You have some good ideas, and a handful of good lines ("war sucks dead dicks" made me snigger more than I'd care to admit), but they get lost because you used your idea up too quick and then fell back on trying to copy the WP article for the rest of the time - stick to your own idea, make that the article, and go for it!

Concept: 5 Hum, well, it's a band article, which is always a double-edged sword, but possibly even more so in this case. Good band articles are few and far between, because people are too close to the subject matter and either just write about them sucking, or just write about their colossal greatness and how all haters are n00bs. You've avoided that trap at least, but while you do have an angle to the article with the Karma thingy, it's a bit muddied and confused. What you need to do is make things more clear, which I'm hopefully addressing in the other sections.
Prose and formatting: 6 I've already mentioned the lists, and the fact that it all feels rushed. There aren't any major typos or anything, but the article feels almost cramped as a result - not helped by the sparsity of the pics. So, as already suggested, let the prose breathe more, cut the lists, add a pic or two, and make it more of a coherent article instead of a jumble.
Images: 4 Not many images. One in the infobox, one towards the foot of the page, both lifted from Wikipedia, and the YouTube link, which kind of looks like an image. That's too few for an article of this length, and they don't add much to the article either.
Miscellaneous: 4.9 Averaged, as is the way with such things.
Final Score: 24.4 On the face of it, that's not a great score, but remember two things. One - perhaps radically, I see 25/50 as being the average, so this is only just below average, which really isn't that bad. And two - seriously, it won't take much to lift this above average, although it'll take more to lift it into the realms of "really good". Add a pic or two (they don't need to be from WP - maybe one of the band with the Black Cloud of Karma hanging heavily over them?), cut the lists, spread your idea about karma having it in for the band to the whole article (maybe explore why karma targeted them), and you'll be well on your way. Don't forget to take another look at HTBFANJS - some of our best writers refer to it regularly while writing, and it really does help.
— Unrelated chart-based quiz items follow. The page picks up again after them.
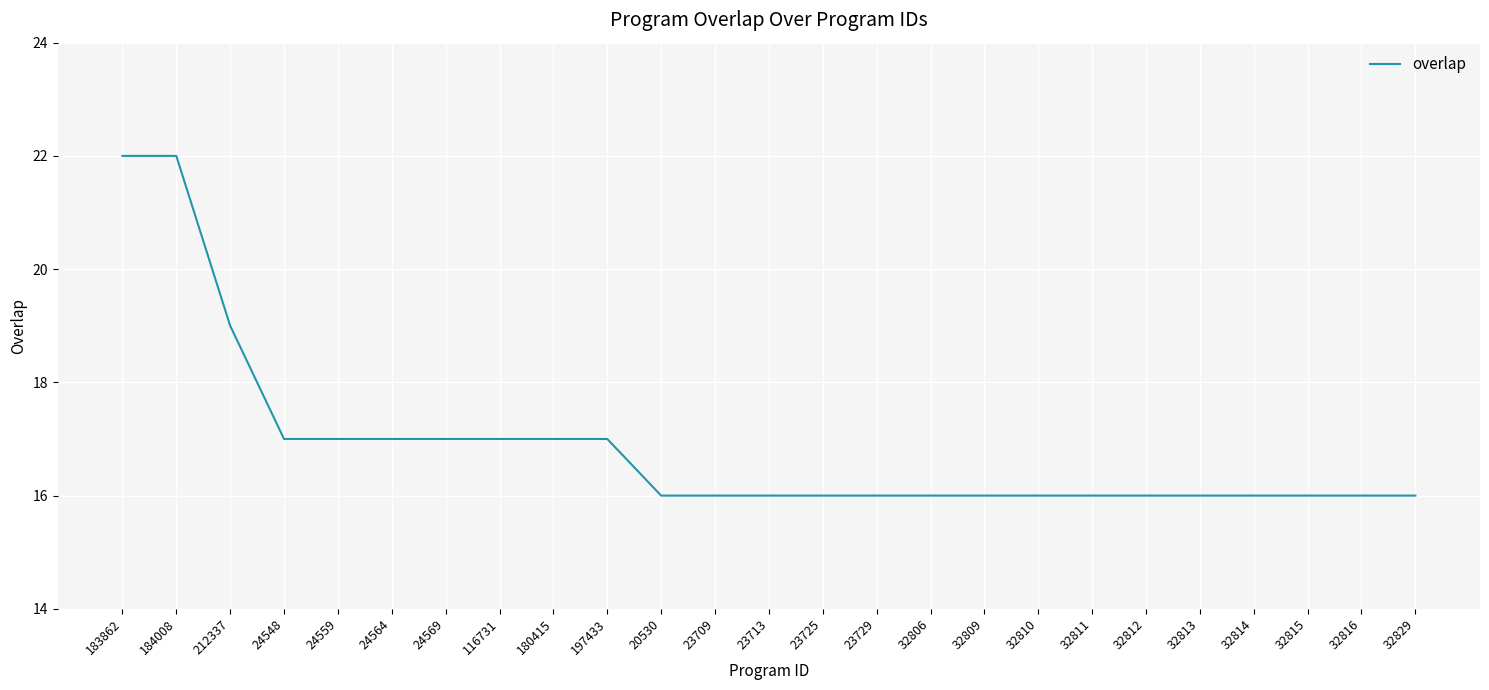

Reading right to left, transcribe all the data shown in this chart.

32829=16	32816=16	32815=16	32814=16	32813=16	32812=16	32811=16	32810=16	32809=16	32806=16	23729=16	23725=16	23713=16	23709=16	20530=16	197433=17	180415=17	116731=17	24569=17	24564=17	24559=17	24548=17	212337=19	184008=22	183862=22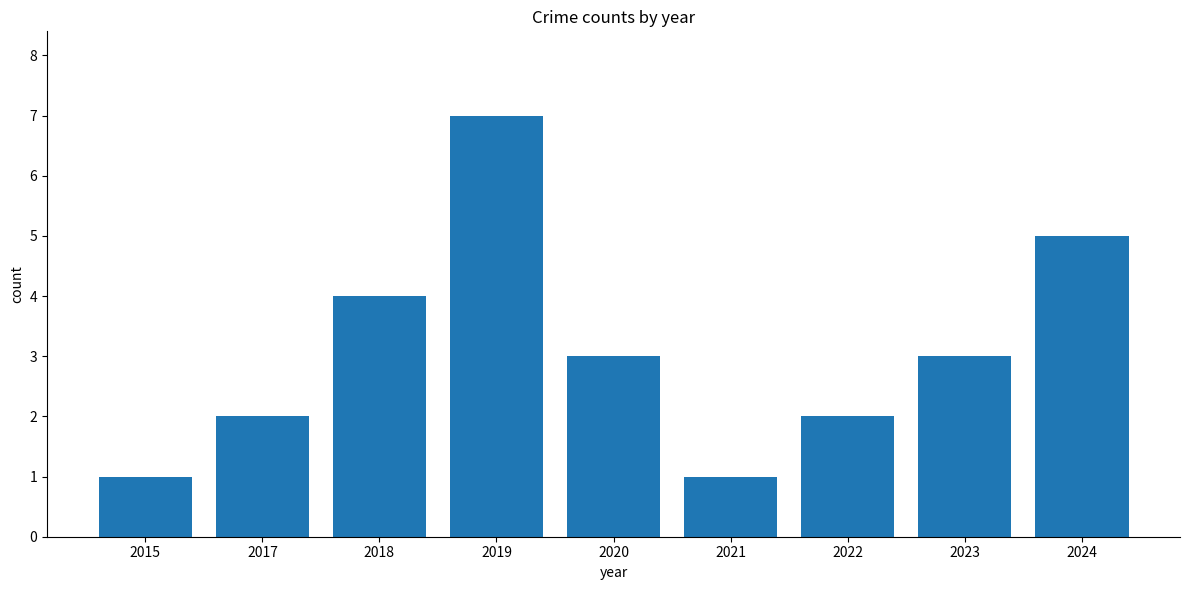

What is the difference between the values at 2022 and 2023?

1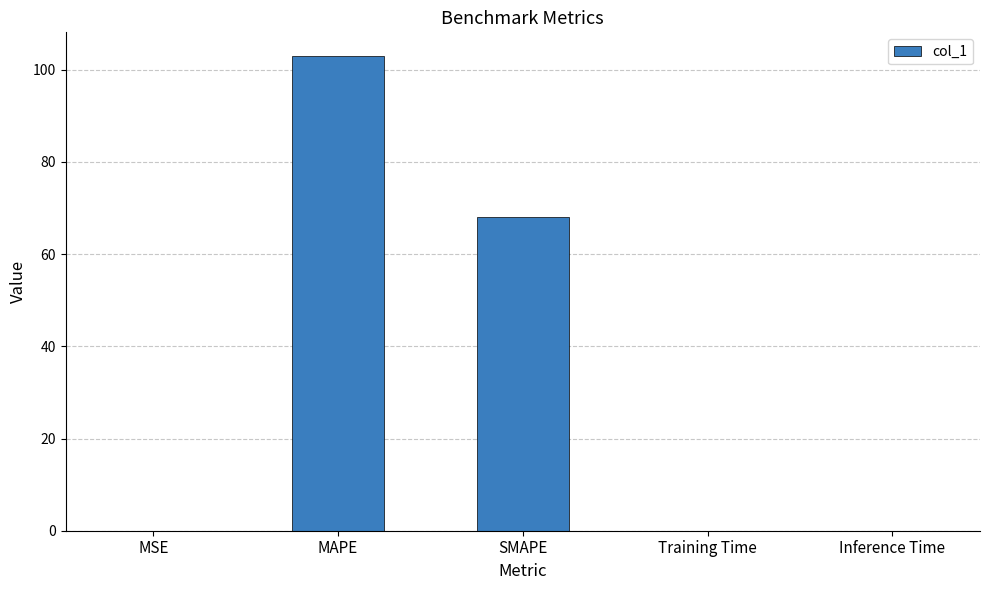

What is the approximate value at MAPE?

102.9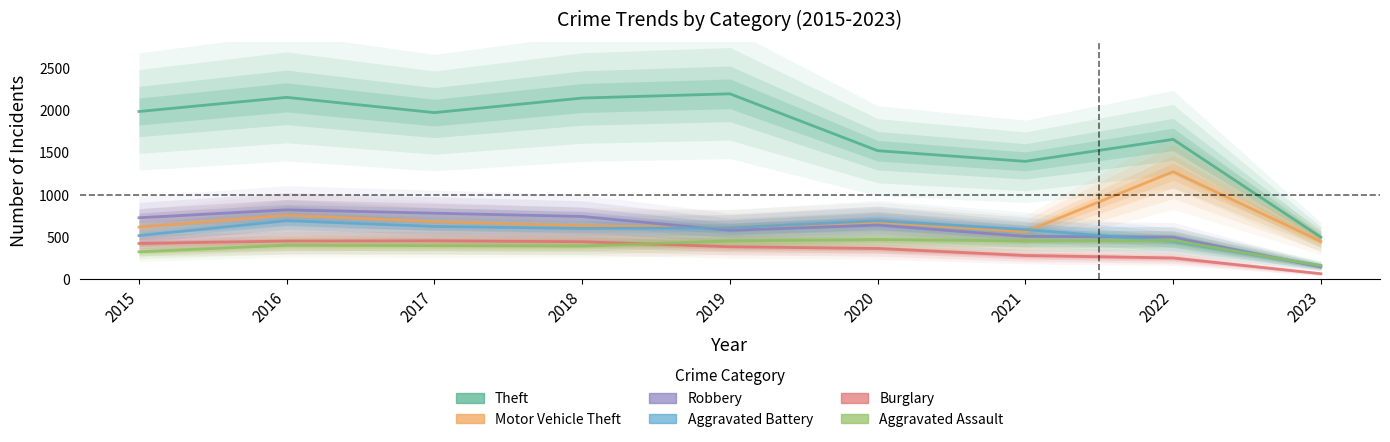

What is the value of the Motor Vehicle Theft point at the 8th from the left?

1270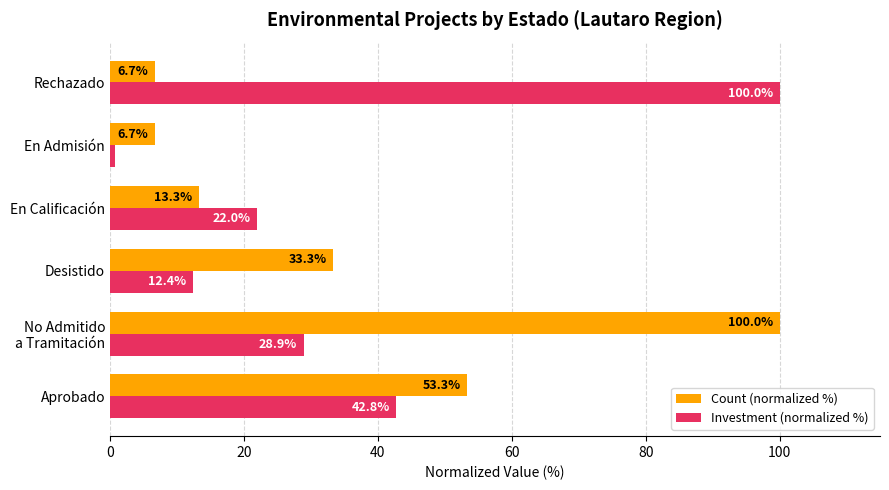

The value of Investment (normalized %) at Aprobado is 61.3. True or false?

False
Read the article back, trying to forget you ever heard of the band - how much of it would you be able to follow easily? And perhaps lose the bridge landing on the band - perhaps have a little more fun with whatshisname (can't remember, not going to look it up) being drafted instead - anti-war hippy at war is a fun idea to play with, as is the band's possible response - did they all try to sign up to avoid splitting the group? Did the idea of that many hippies in Vietnam scare the military brass? How did they react?

I hope this helps - I'd like to see you work some more on this, and hope you'll take some of these tips. I can see this being a tidy little article without too much more effort, so I hope you'll take the time to make that happen. If you have any questions, or want more tips, ask on my talk page. Finally, remember that this is only my opinion, others are available. And good luck!